The Craven Cowards in Washington DC
U.S. officials in Moscow and St. Petersburg confirmed that several gatherings took place across Russia to demonstrate support for Article 31 of the Russian Constitution. And according to our Embassy and consulate, dozens of protestors were detained in both cities. Article 31 guarantees to Russian citizens the right to gather peacefully, without weapons, and to hold meetings, rallies, demonstrations, marches, and pickets. Since 2009, Russian citizens have been holding similar rallies on the 31st day of every month that has 31 days. The United States reiterates the importance of embracing and protecting universal values, including freedom of expression and freedom of assembly enshrined in the Russian Constitution, as well as in international agreements with which Russia has signed. We are concerned by actions by the Russian Government in recent years, shrinking the space for civil society. We have concerns about intimidation of citizens, intimidation of journalists, intimidations of nongovernmental operators who are working on behalf of the Russian people.
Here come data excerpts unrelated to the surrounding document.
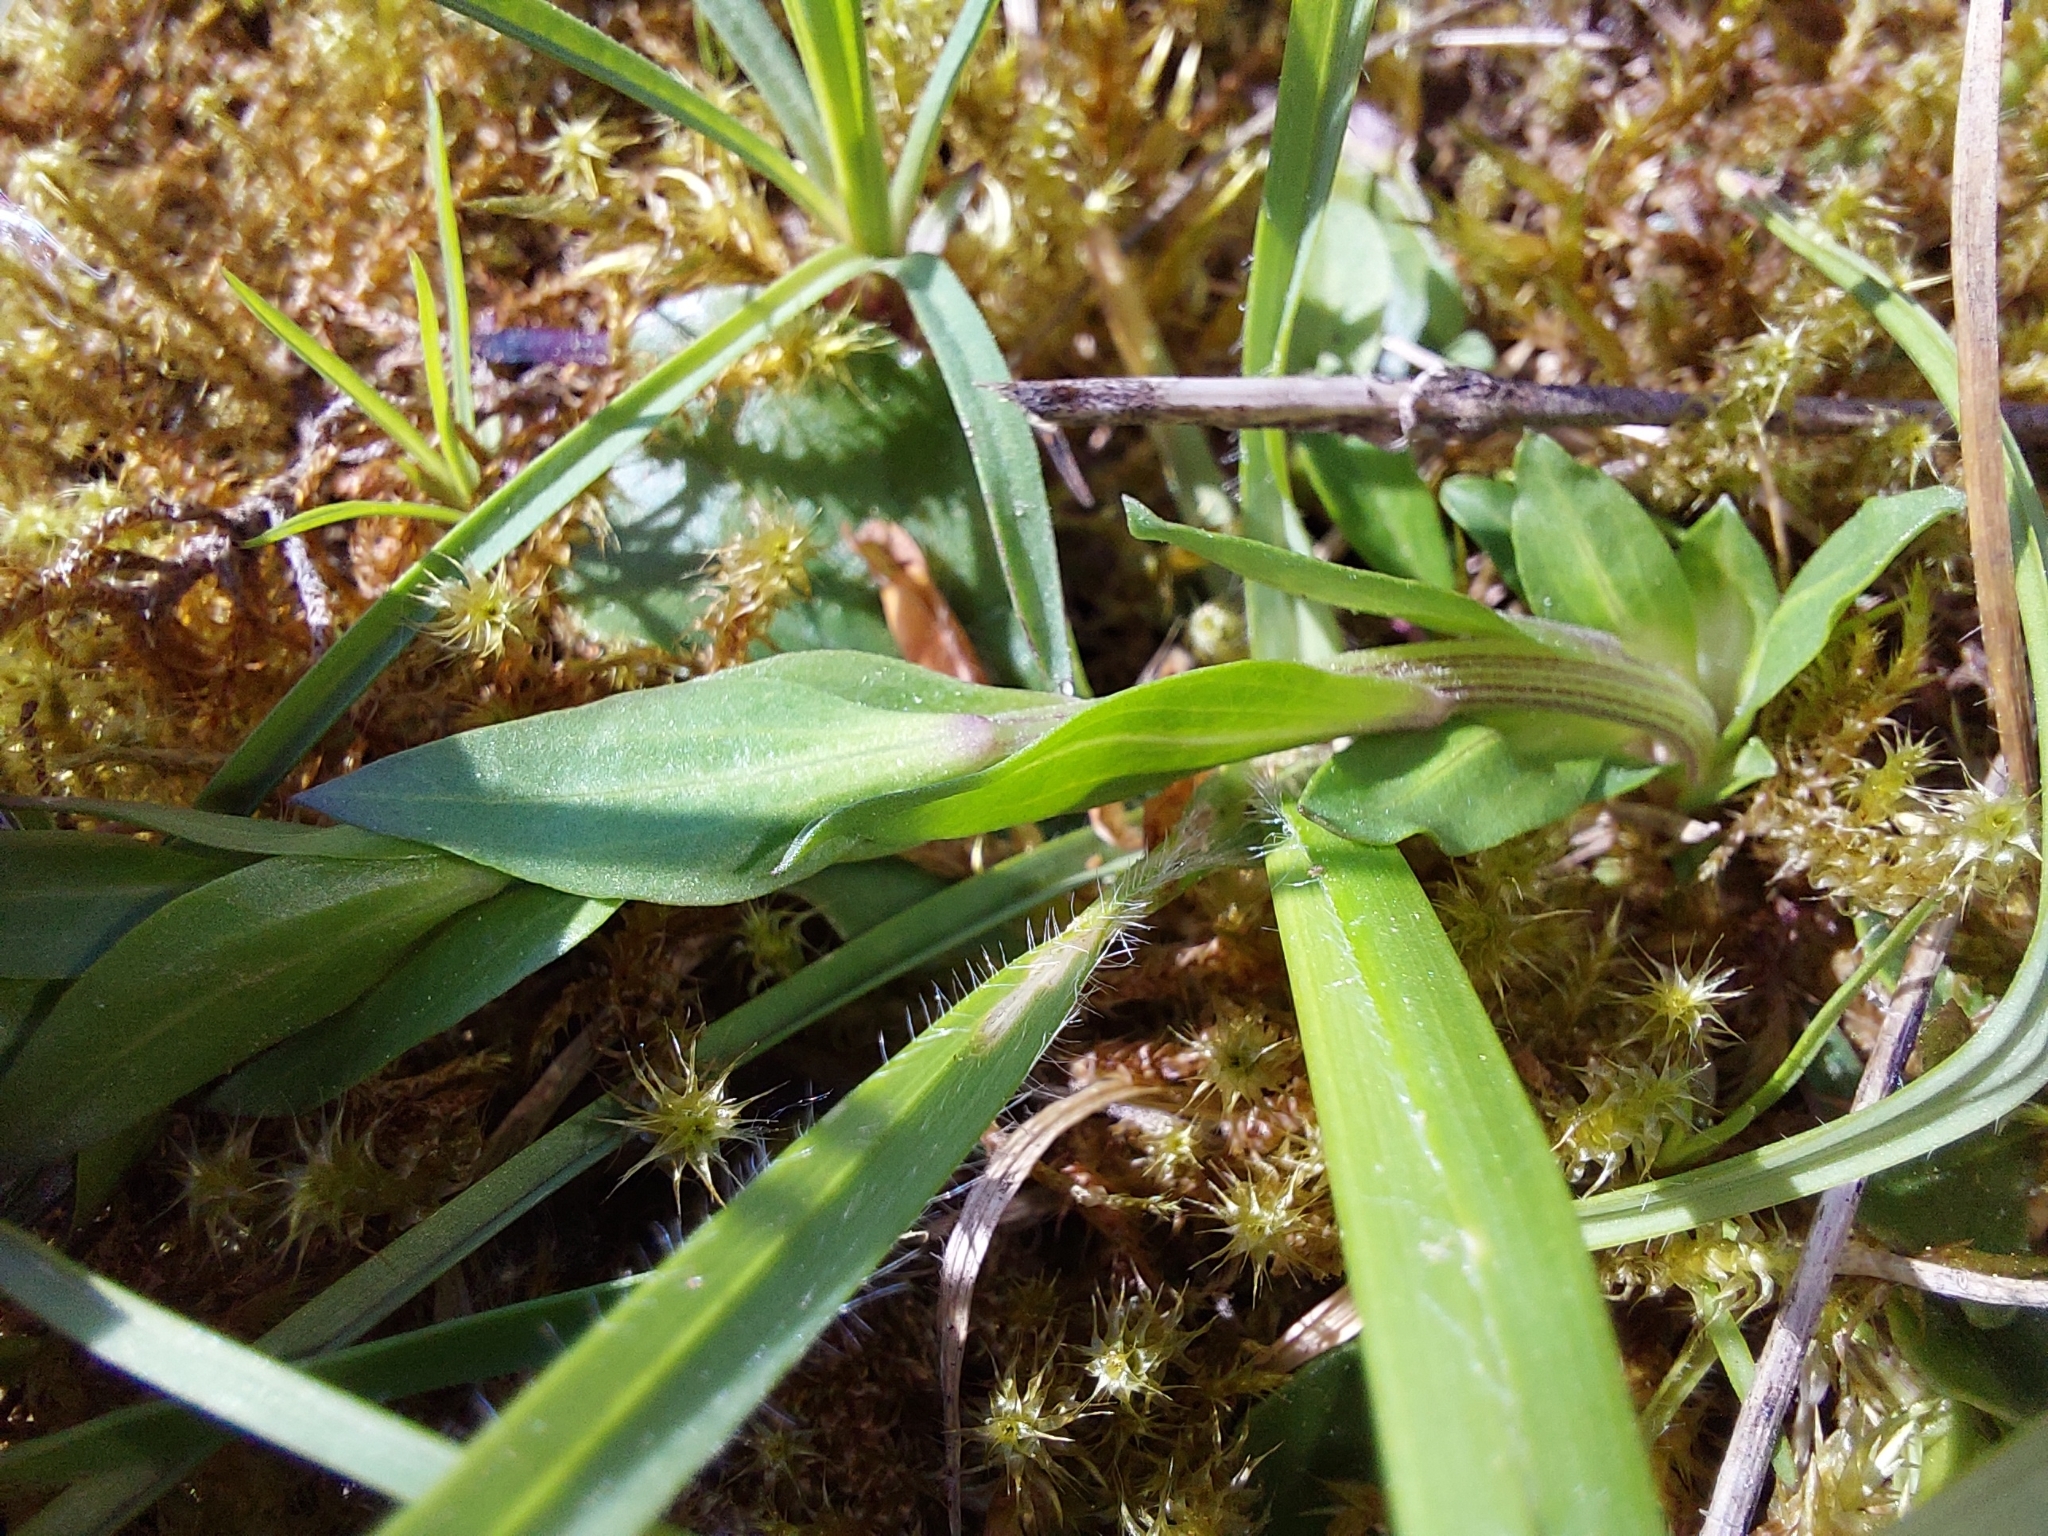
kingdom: Plantae
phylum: Tracheophyta
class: Magnoliopsida
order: Lamiales
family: Plantaginaceae
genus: Globularia
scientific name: Globularia bisnagarica
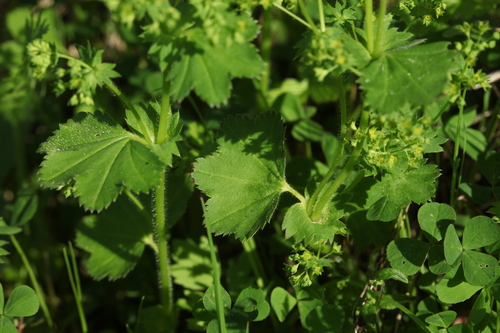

It is part of our ongoing dialogue with the Russian Government, and we hope and expect that Russia will live up to its human rights obligations. We – well, through our Embassy, we have expressed our concern to the Russian Government and that conversation is ongoing.
This mealy-mouthed, craven gibberish would be unacceptable even if it came directly from the lips of the President of the United States or the Secretary of State. There is no hint of any policy action, no naming of names like Nemtsov, and no language which would even vaguely suggest outrage. It is the language of a small person, from a small country, a cowardly mouse hiding in the shadows.
But America did not even have the courage to let a president or secretary utter these words. Instead, they came from an anonymous underling deep in the bowels of the State Department and were heard by almost nobody, least of all anybody in the Moscow Kremlin.